Whether discussed as an ideology, orientation, practice or pedagogy, translanguaging has been embraced for its potential to build inclusive environments where language differences are celebrated and worked through in dynamic and fluid ways. If many studies focus on where and how translanguaging occurs, very few studies have looked into the ways in which practitioners new to the term respond to it. What happens when student teachers in a TESOL programme first encounter the term and have to (re)negotiate beliefs, practices and connections in light of new learning and teaching experiences? To address this question, the present research followed nine TESOL student teachers over the course of a year and a half as they studied for their masters’ and moved into new environments afterwards.
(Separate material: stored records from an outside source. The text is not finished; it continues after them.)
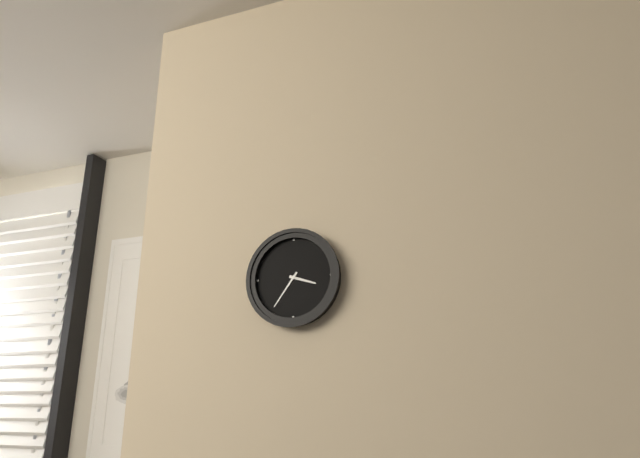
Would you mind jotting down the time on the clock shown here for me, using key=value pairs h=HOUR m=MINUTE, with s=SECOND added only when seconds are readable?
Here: h=3 m=36
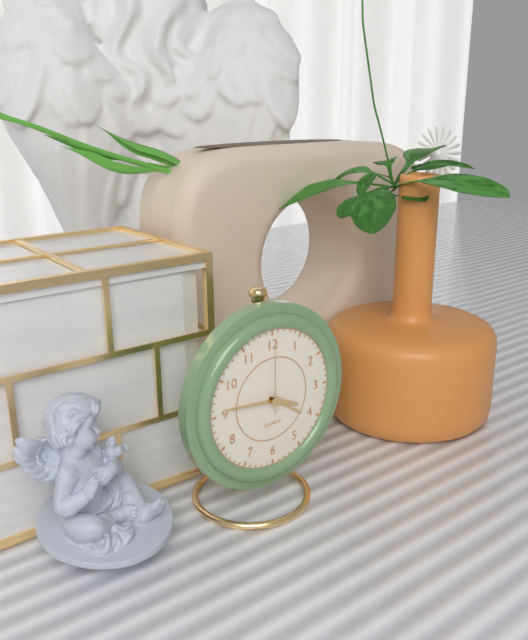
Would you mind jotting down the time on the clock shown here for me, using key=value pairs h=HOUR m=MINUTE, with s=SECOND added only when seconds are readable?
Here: h=3 m=46 s=0
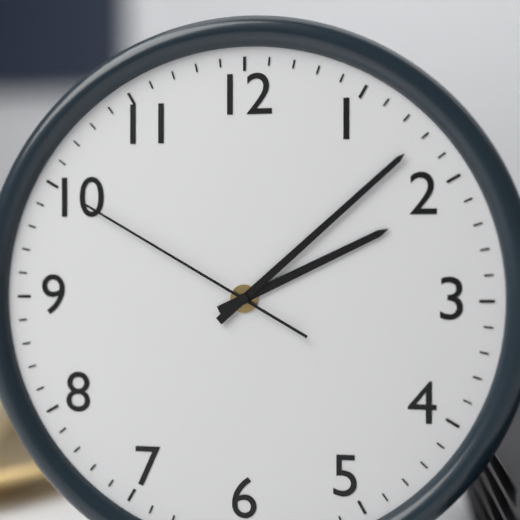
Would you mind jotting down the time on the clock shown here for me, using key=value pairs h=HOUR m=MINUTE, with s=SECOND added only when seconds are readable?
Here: h=2 m=8 s=50
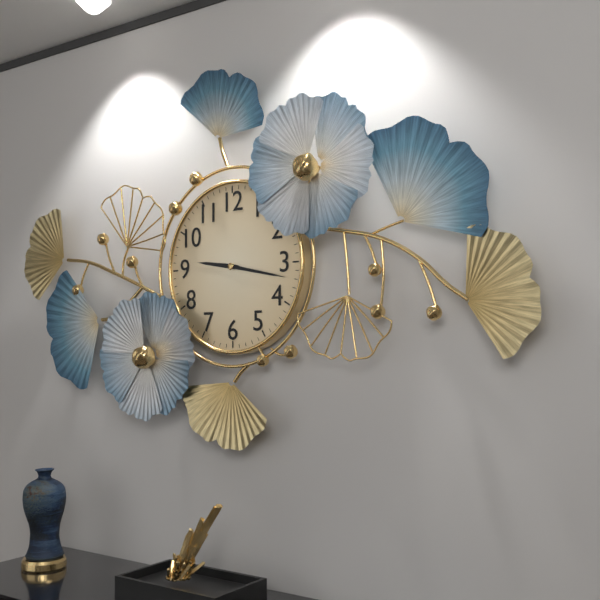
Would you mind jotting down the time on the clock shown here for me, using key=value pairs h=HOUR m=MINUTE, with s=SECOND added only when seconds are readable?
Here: h=9 m=17
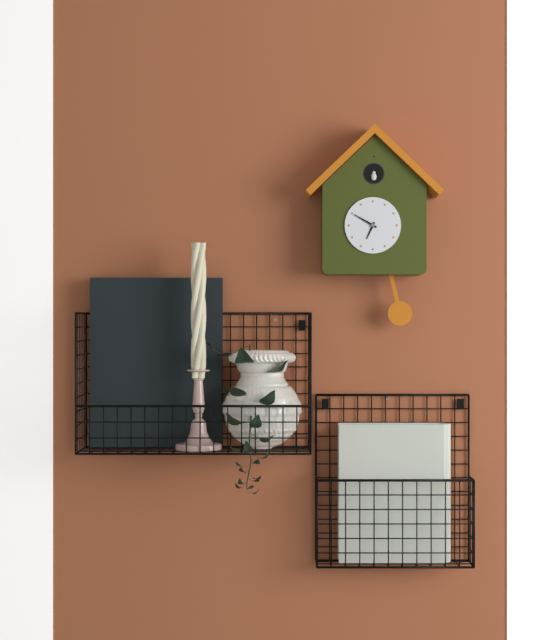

Drawing upon translingual research and cognitive approaches to language, the researchers conducted a thematic and metaphor analysis into students’ language ideologies, their evolving conceptualisations of what languages are and how they are used, their language practices and networks. Findings reveal that student teachers negotiate complex ideological configurations that make translanguaging an alternative yet hard-toimplement framework, especially in the context of classroom teaching. Given student teachers’ language histories, and the current demands of teaching and learning, they tend not to make strong ideological and practical commitments and recognise that context is the primary determinant of their beliefs, practices and networks. While this flexibility is necessary and useful for current global contexts, it also potentially leaves new teachers with multiple unresolved, contradictory and, at times, problematic language positions and practices.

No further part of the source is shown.